Behavioral and Family Correlates of ADHD Diagnosis Among Children in the U.S.: A Quantitative Analysis of the 2024 National Survey of Children’s Health
Chloe Hayoon Kim
26/05/2026
Attention-Deficit/Hyperactivity Disorder (ADHD) is a neurodevelopmental condition related to attention regulation, impulsivity, and daily functioning. Prior studies have focused on screen time, sleep, caregiver mental health, and socioeconomic status separately. However, only a few studies have compared these domains within one nationally weighted model. In this study, ADHD diagnosis was examined among children in the age from 6 to 17 using the 2024 National Survey of Children’s Health topical file.

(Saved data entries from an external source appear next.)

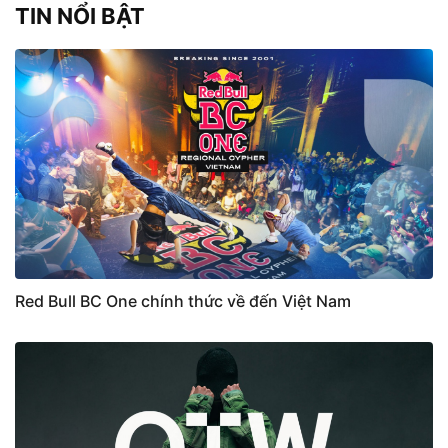
TIN NỔI BẬT
Red Bull BC One chính thức về đến Việt Nam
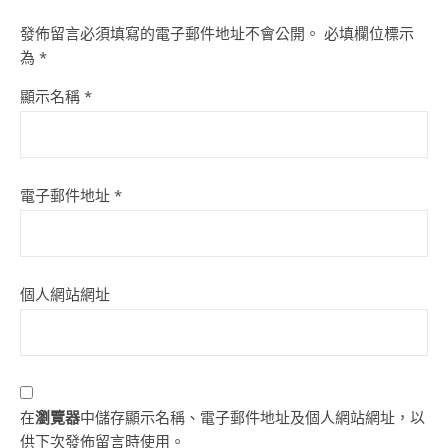
發佈留言必須填寫的電子郵件地址不會公開。
必填欄位標示
為
*
顯示名稱
*
電子郵件地址
*
個人網站網址
在
瀏覽器
中儲存顯示名稱、電子郵件地址及個人網站網址，以
供下次發佈留言時使用。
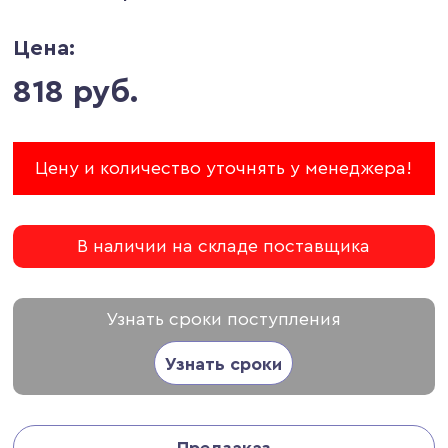
Цена:
818 руб.
Цену и количество уточнять у менеджера!
В наличии на складе поставщика
Узнать сроки поступления
Узнать сроки
Предзаказ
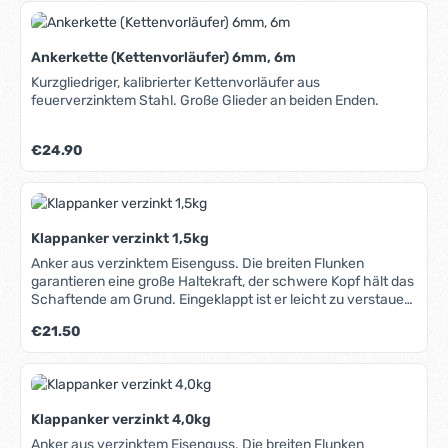
Ankerkette (Kettenvorläufer) 6mm, 6m
Kurzgliedriger, kalibrierter Kettenvorläufer aus
feuerverzinktem Stahl. Große Glieder an beiden Enden.
Regulärer Preis:
€24.90
Klappanker verzinkt 1,5kg
Anker aus verzinktem Eisenguss. Die breiten Flunken
garantieren eine große Haltekraft, der schwere Kopf hält das
Schaftende am Grund. Eingeklappt ist er leicht zu verstauen
und benötigt wenig Platz an Bord.
Regulärer Preis:
€21.50
Klappanker verzinkt 4,0kg
Anker aus verzinktem Eisenguss. Die breiten Flunken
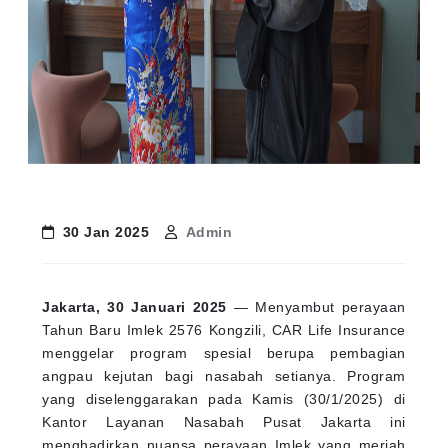
30 Jan 2025
Admin
Jakarta, 30 Januari 2025
— Menyambut perayaan
Tahun Baru Imlek 2576 Kongzili, CAR Life Insurance
menggelar program spesial berupa pembagian
angpau kejutan bagi nasabah setianya. Program
yang diselenggarakan pada Kamis (30/1/2025) di
Kantor Layanan Nasabah Pusat Jakarta ini
menghadirkan nuansa perayaan Imlek yang meriah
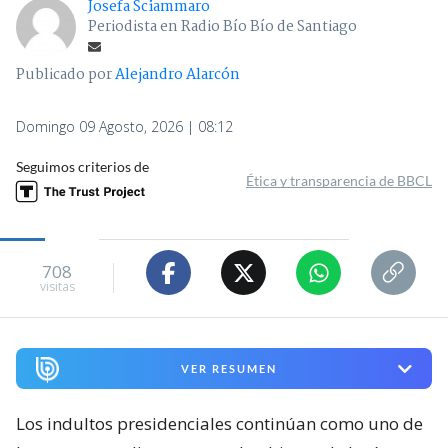
Josefa Sciammaro
Periodista en Radio Bío Bío de Santiago
Publicado por
Alejandro Alarcón
Domingo 09 Agosto, 2026 | 08:12
Seguimos criterios de
Ética y transparencia de BBCL
708
visitas
VER RESUMEN
Los indultos presidenciales continúan como uno de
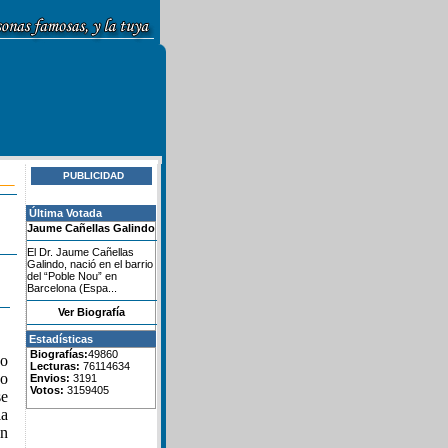
PUBLICIDAD
Última Votada
Jaume Cañellas Galindo
El Dr. Jaume Cañellas
Galindo, nació en el barrio
del “Poble Nou” en
Barcelona (Espa...
Ver Biografía
Estadísticas
Biografías:
49860
o
Lecturas:
76114634
do
Envios:
3191
Votos:
3159405
se
la
en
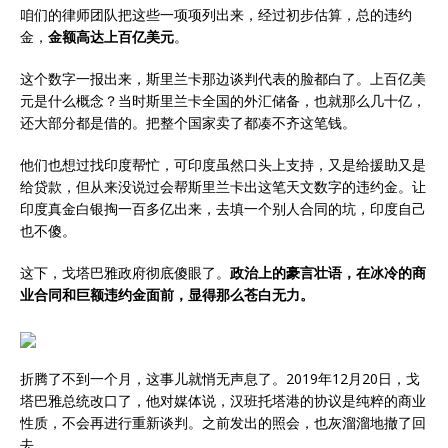
咱们的律师团队把这些一项项列出来，经过初步估算，总的违约
金，
金额高达上百亿美元
。
这个数字一报出来，斯里兰卡那边谈判代表的脸都白了。上百亿美
元是什么概念？当时斯里兰卡全国的外汇储备，也就那么几十亿，
还大部分都是借的。把整个国家卖了都凑不齐这笔钱。
他们也想过找印度帮忙，可印度虽然口头上支持，又是给援助又是
给贷款，但从来没说过会帮斯里兰卡出这笔天文数字的违约金。让
印度真金白银掏一百多亿出来，去填一个别人合同的坑，印度自己
也不傻。
这下，戈塔巴雅政府彻底傻眼了。
政治上的豪言壮语，在冰冷的商
业合同和巨额违约金面前，显得那么苍白无力。
折腾了不到一个月，这事儿就悄无声息了。2019年12月20日，戈
塔巴雅总统改口了，他对媒体说，汉班托塔港的协议是纯粹的商业
性质，不会再进行重新谈判。之前发出的照会，也灰溜溜地撤了回
去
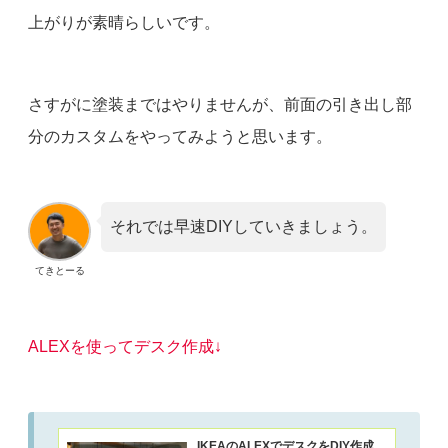
上がりが素晴らしいです。
さすがに塗装まではやりませんが、前面の引き出し部
分のカスタムをやってみようと思います。
それでは早速DIYしていきましょう。
てきとーる
ALEXを使ってデスク作成↓
IKEAのALEXでデスクをDIY作成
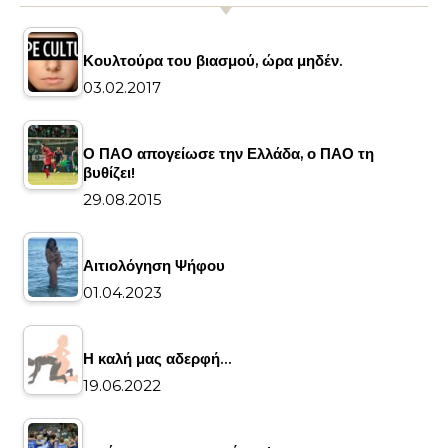
Κουλτούρα του βιασμού, ώρα μηδέν.
03.02.2017
Ο ΠΑΟ απογείωσε την Ελλάδα, ο ΠΑΟ τη
βυθίζει!
29.08.2015
Αιτιολόγηση Ψήφου
01.04.2023
Η καλή μας αδερφή…
19.06.2022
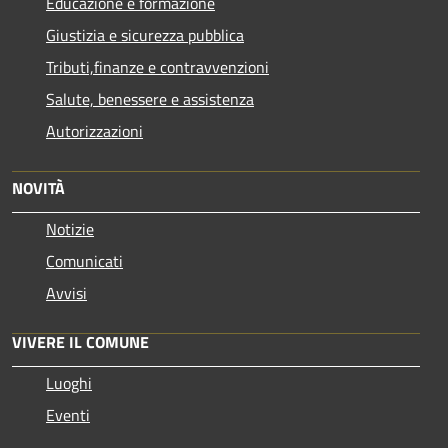
Educazione e formazione
Giustizia e sicurezza pubblica
Tributi,finanze e contravvenzioni
Salute, benessere e assistenza
Autorizzazioni
NOVITÀ
Notizie
Comunicati
Avvisi
VIVERE IL COMUNE
Luoghi
Eventi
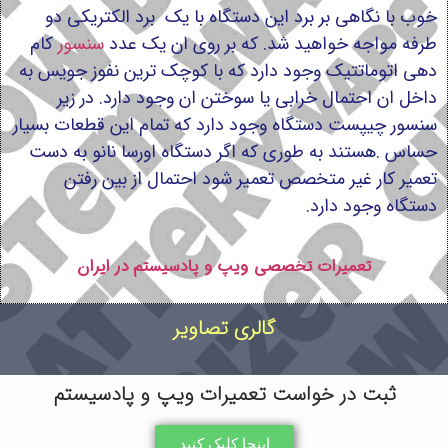
خوب با نگاهی بر برد این دستگاه با یک برد الکتریکی دو
طرفه مواجه خواهید شد. که بر روی ان یک عدد
سنسور
کام
دهی اتوماتتیک وجود دارد که با کوچک ترین نفوز جویس به
داخل ان احتمال خرابی یا سوختن ان وجود دارد. در زیر
سنسور چیپست دستگاه وجود دارد که تمام این قطعات بسیار
حساس .هستند به طوری که اگر دستگاه اورسا نانو به دست
تعمیر کار غیر متخصص تعمیر شود احتمال از بین رفتن
دستگاه وجود دارد.
تعمیرات تخصصی ویپ و پادسیستم در ایران
گالری تصاویر
ثبت در خواست تعمیرات ویپ و پادسیستم
اینجا کلیک کنید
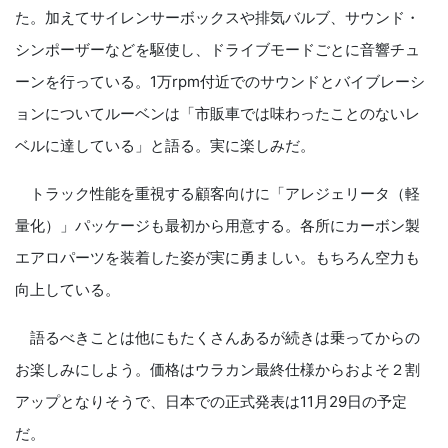
た。加えてサイレンサーボックスや排気バルブ、サウンド・
シンポーザーなどを駆使し、ドライブモードごとに音響チュ
ーンを行っている。1万rpm付近でのサウンドとバイブレーシ
ョンについてルーベンは「市販車では味わったことのないレ
ベルに達している」と語る。実に楽しみだ。
トラック性能を重視する顧客向けに「アレジェリータ（軽
量化）」パッケージも最初から用意する。各所にカーボン製
エアロパーツを装着した姿が実に勇ましい。もちろん空力も
向上している。
語るべきことは他にもたくさんあるが続きは乗ってからの
お楽しみにしよう。価格はウラカン最終仕様からおよそ２割
アップとなりそうで、日本での正式発表は11月29日の予定
だ。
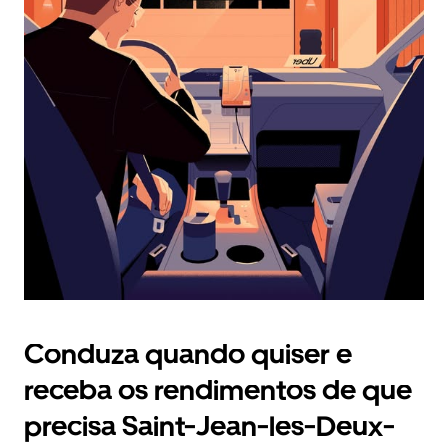
selecionar
uma
data.
Prima
o
botão
Esc
para
fechar
o
calendário.
Conduza quando quiser e
receba os rendimentos de que
precisa Saint-Jean-les-Deux-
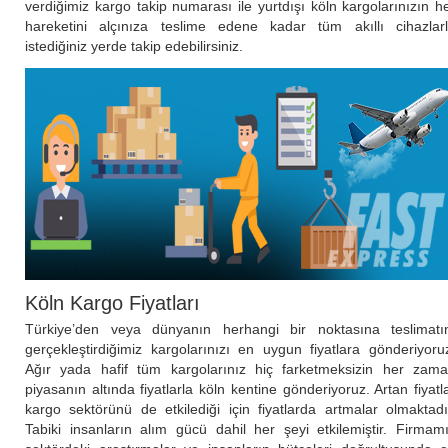
verdiğimiz kargo takip numarası ile yurtdışı köln kargolarınızın h
hareketini alçınıza teslime edene kadar tüm akıllı cihazlar
istediğiniz yerde takip edebilirsiniz.
Köln Kargo Fiyatları
Türkiye’den veya dünyanın herhangi bir noktasına teslimatı
gerçekleştirdiğimiz kargolarınızı en uygun fiyatlara gönderiyoru
Ağır yada hafif tüm kargolarınız hiç farketmeksizin her zam
piyasanın altında fiyatlarla köln kentine gönderiyoruz. Artan fiyatl
kargo sektörünü de etkilediği için fiyatlarda artmalar olmaktadı
Tabiki insanların alım gücü dahil her şeyi etkilemiştir. Firmam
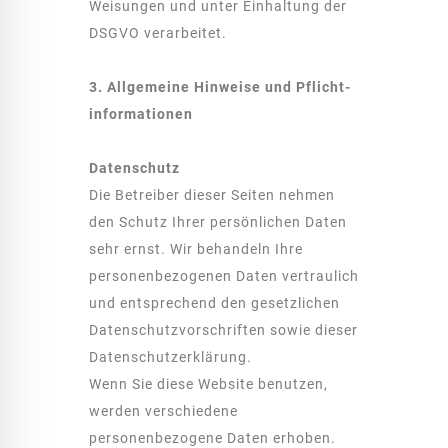
Weisungen und unter Einhaltung der
DSGVO verarbeitet.
3. Allgemeine Hinweise und Pflicht­
informationen
Datenschutz
Die Betreiber dieser Seiten nehmen
den Schutz Ihrer persönlichen Daten
sehr ernst. Wir behandeln Ihre
personenbezogenen Daten vertraulich
und entsprechend den gesetzlichen
Datenschutzvorschriften sowie dieser
Datenschutzerklärung.
Wenn Sie diese Website benutzen,
werden verschiedene
personenbezogene Daten erhoben.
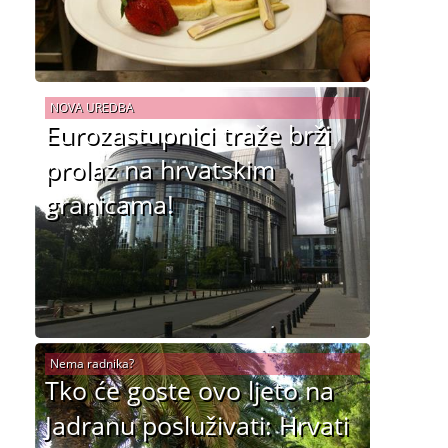
NOVA UREDBA
Eurozastupnici traže brži
prolaz na hrvatskim
granicama!
Nema radnika?
Tko će goste ovo ljeto na
Jadranu posluživati: Hrvati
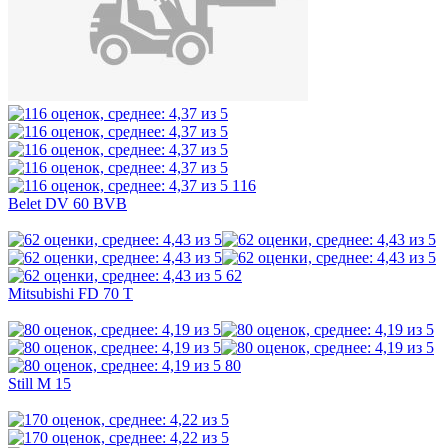
116
Belet DV 60 BVB
62
Mitsubishi FD 70 T
80
Still M 15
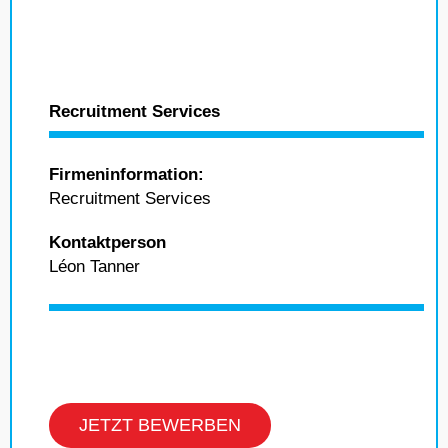
Recruitment Services
Firmeninformation:
Recruitment Services
Kontaktperson
Léon Tanner
JETZT BEWERBEN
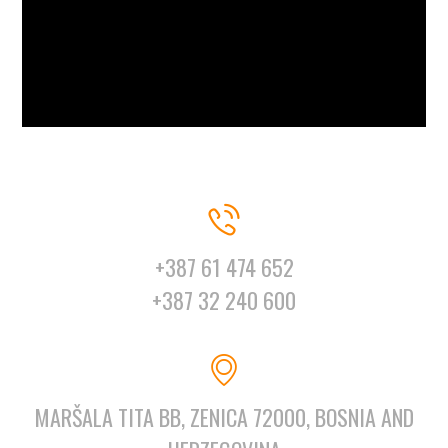
+387 61 474 652
+387 32 240 600
MARŠALA TITA BB, ZENICA 72000, BOSNIA AND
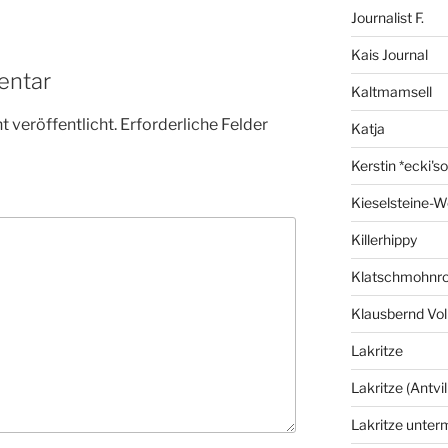
Journalist F.
Kais Journal
entar
Kaltmamsell
 veröffentlicht.
Erforderliche Felder
Katja
Kerstin *ecki's
Kieselsteine-W
Killerhippy
Klatschmohnro
Klausbernd Vol
Lakritze
Lakritze (Antvil
Lakritze unter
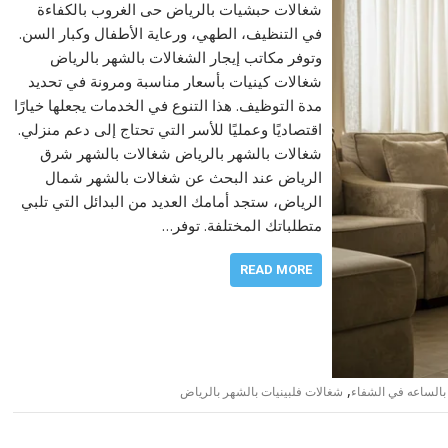
شغالات حبشيات بالرياض حى الغروب بالكفاءة
في التنظيف، الطهي، ورعاية الأطفال وكبار السن.
وتوفر مكاتب إيجار الشغالات بالشهر بالرياض
شغالات كينيات بأسعار مناسبة ومرونة في تحديد
مدة التوظيف. هذا التنوع في الخدمات يجعلها خيارًا
اقتصاديًا وعمليًا للأسر التي تحتاج إلى دعم منزلي.
شغالات بالشهر بالرياض شغالات بالشهر شرق
الرياض عند البحث عن شغالات بالشهر شمال
الرياض، ستجد أمامك العديد من البدائل التي تلبي
متطلباتك المختلفة. توفر…
READ MORE
,
بالساعه في الشفاء
شغالات فلبينيات بالشهر بالرياض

ADHD diagnosis was operationalized using K2Q31A, and a weighted linear probability model was estimated with SCREENTIME, A1_MENTHEALTH, HOURSLEEP, FPL_l1, SC_AGE_YEARS, and SC_SEX, and the selected child weight FWC was applied. A total of 35,798 children were included in the complete-case analytic sample, and a weighted ADHD diagnosis prevalence was 14.9%. Higher recreational screen time, worse caregiver mental health, shorter sleep duration, older age, and male sex were substantially associated with higher ADHD diagnosis probability. However, the family poverty-ratio measure was not statistically significant after adjustment. The model indicated modest explanatory power that both R2 and adjusted R2 were 0.029. These findings partially supported the hypothesis that stronger adjusted associations with ADHD diagnosis may be shown behavioral and caregiver well-being variables rather than with the selected socioeconomic measure. Since the NSCH is cross-sectional and caregiver-reported, the findings should not be interpreted as causal effects but as associations. Overall, this study offers a nationally grounded comparison of behavioral, family, socioeconomic, and demographic correlates of ADHD diagnosis among children in the U.S.